12h03 : Voici les principaux titres de l'actualité :

• Quatre personnes appartenant à l'ultradroite ont été mises en examen à Paris pour avoir projeté des actions violentes, a appris franceinfo de source judiciaire, confirmant une information de l’AFP.

"Nous manquons d'une stratégie à l'horizon 2050." Edouard Philippe lance son propre parti au Havre, pour élargir vers la droite le socle de soutiens à Emmanuel Macron.

La loi abolissant la peine de mort a été promulguée il y a 40 ans. "Le seul objectif, c'est l'abolition universelle", a déclaré l'ancien ministre de la Justice Robert Badinter sur Europe 1.

Le milieu des Bleus Adrien Rabiot, testé positif au Covid-19, a été "placé à l'isolement". Il ne pourra pas disputer la finale de Ligue des nations demain contre l'Espagne, a annoncé la FFF.

10h58 : "J'avais une telle frayeur d'entendre prononcer la peine de mort.
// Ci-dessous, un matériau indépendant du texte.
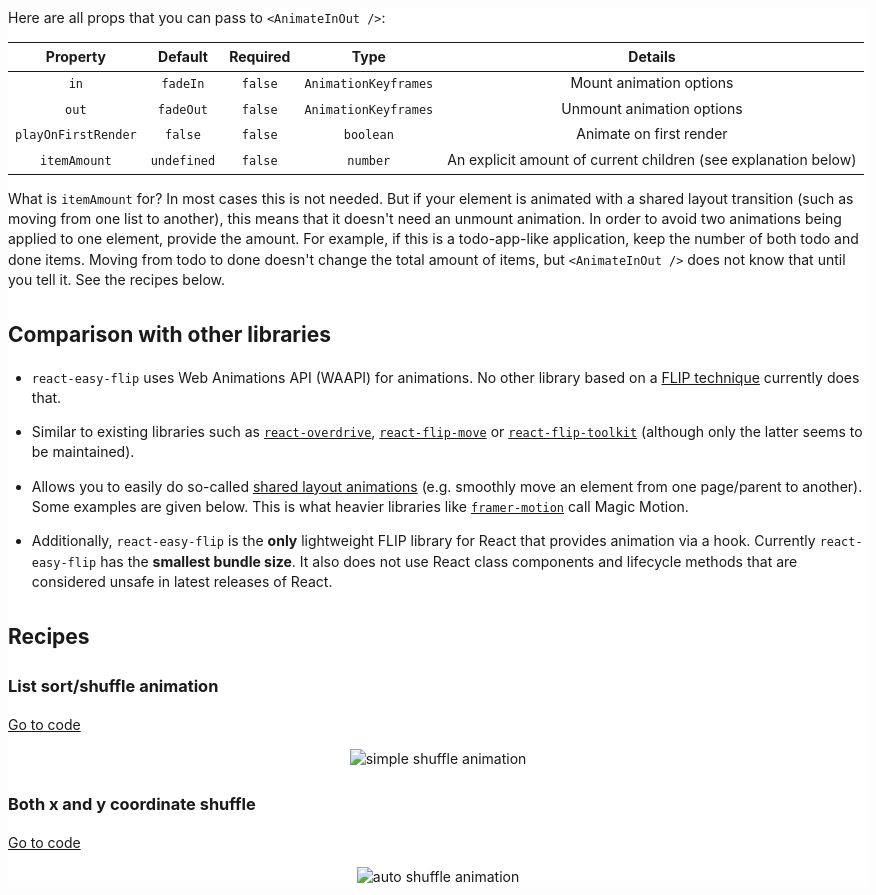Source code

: Here are all props that you can pass to `<AnimateInOut />`:

|      Property       |   Default   | Required |         Type         |                            Details                             |
| :-----------------: | :---------: | :------: | :------------------: | :------------------------------------------------------------: |
|        `in`         |  `fadeIn`   | `false`  | `AnimationKeyframes` |                    Mount animation options                     |
|        `out`        |  `fadeOut`  | `false`  | `AnimationKeyframes` |                   Unmount animation options                    |
| `playOnFirstRender` |   `false`   | `false`  |      `boolean`       |                    Animate on first render                     |
|    `itemAmount`     | `undefined` | `false`  |       `number`       | An explicit amount of current children (see explanation below) |

What is `itemAmount` for? In most cases this is not needed. But if your element is animated with a shared layout transition (such as moving from one list to another), this means that it doesn't need an unmount animation. In order to avoid two animations being applied to one element, provide the amount. For example, if this is a todo-app-like application, keep the number of both todo and done items. Moving from todo to done doesn't change the total amount of items, but `<AnimateInOut />` does not know that until you tell it. See the recipes below.

## Comparison with other libraries

- `react-easy-flip` uses Web Animations API (WAAPI) for animations. No other library based on a [FLIP technique](https://aerotwist.com/blog/flip-your-animations/) currently does that.

- Similar to existing libraries such as [`react-overdrive`](https://github.com/berzniz/react-overdrive), [`react-flip-move`](https://github.com/joshwcomeau/react-flip-move) or [`react-flip-toolkit`](https://github.com/aholachek/react-flip-toolkit) (although only the latter seems to be maintained).

- Allows you to easily do so-called [shared layout animations](https://guides.codepath.com/android/shared-element-activity-transition) (e.g. smoothly move an element from one page/parent to another). Some examples are given below. This is what heavier libraries like [`framer-motion`](https://github.com/framer/motion) call Magic Motion.

- Additionally, `react-easy-flip` is the **only** lightweight FLIP library for React that provides animation via a hook. Currently `react-easy-flip` has the **smallest bundle size**. It also does not use React class components and lifecycle methods that are considered unsafe in latest releases of React.

## Recipes

### List sort/shuffle animation

[Go to code](https://github.com/jlkiri/react-easy-flip-demo/blob/master/pages/Shuffle.tsx)

<p align="center">
  <img src="./assets/simpleshuffle.gif" width='300px' alt='simple shuffle animation' />
</p>

### Both x and y coordinate shuffle

[Go to code](https://github.com/jlkiri/react-easy-flip-demo/blob/master/pages/auto-shuffle.tsx)

<p align="center">
  <img src="./assets/autoshuffle.gif" width='300px' alt='auto shuffle animation' />
</p>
Ça a été un soulagement tel que j'ai eu l'impression que j'allais m'évanouir."

Le 9 octobre 1981, la loi abolissant la peine de mort était promulguée. Avant cela, de nombreux avocats se sont battus pour éviter à certains condamnés la peine capitale. Ce fut le cas d'Alain Fraitag, qui a sauvé son client Maurice Hincellin de la guillotine en 1972. Il raconte cet épisode à franceinfo.

L'avocat Alain Fraitag, en octobre 2021. (FARIDA NOUAR)

FARIDA NOUAR / RADIO FRANCE

09h47 : "La peine de mort a toujours été l'apanage ou l'expression des dictatures. Il est évident que si nous avions de nouveau une dictature en France, la peine de mort serait rétablie en même temps que les libertés seraient supprimées, les droits de l'homme balayés etc. C'est une constante de l'histoire de la peine de mort d'être inhérente aux régimes totalitaires."



L'ancien ministre de la Justice, Robert Badinter, était invité sur Europe 1, ce matin, à l'occasion des 40 ans de la promulgation de la loi abolissant la peine de mort.

09h42 : Voici les principaux titres de l'actualité :

La loi abolissant la peine de mort a été promulguée il y a 40 ans. "Le seul objectif, c'est l'abolition universelle", a déclaré l'ancien ministre de la Justice Robert Badinter sur Europe 1.

Quinze mois après son départ de Matignon, Edouard Philippe lance son propre parti au Havre, pour élargir vers la droite le socle de soutiens à Emmanuel Macron.

• Une cour d'appel fédérale a permis au Texas de rétablir sa loi interdisant la majorité des avortements, deux jours après le blocage de ce texte controversé.

• Un accord a été trouvé entre 136 pays pour une taxation minimale à 15% des multinationales. L'Irlande, l'Estonie et la Hongrie ont finalement donné leur feu vert.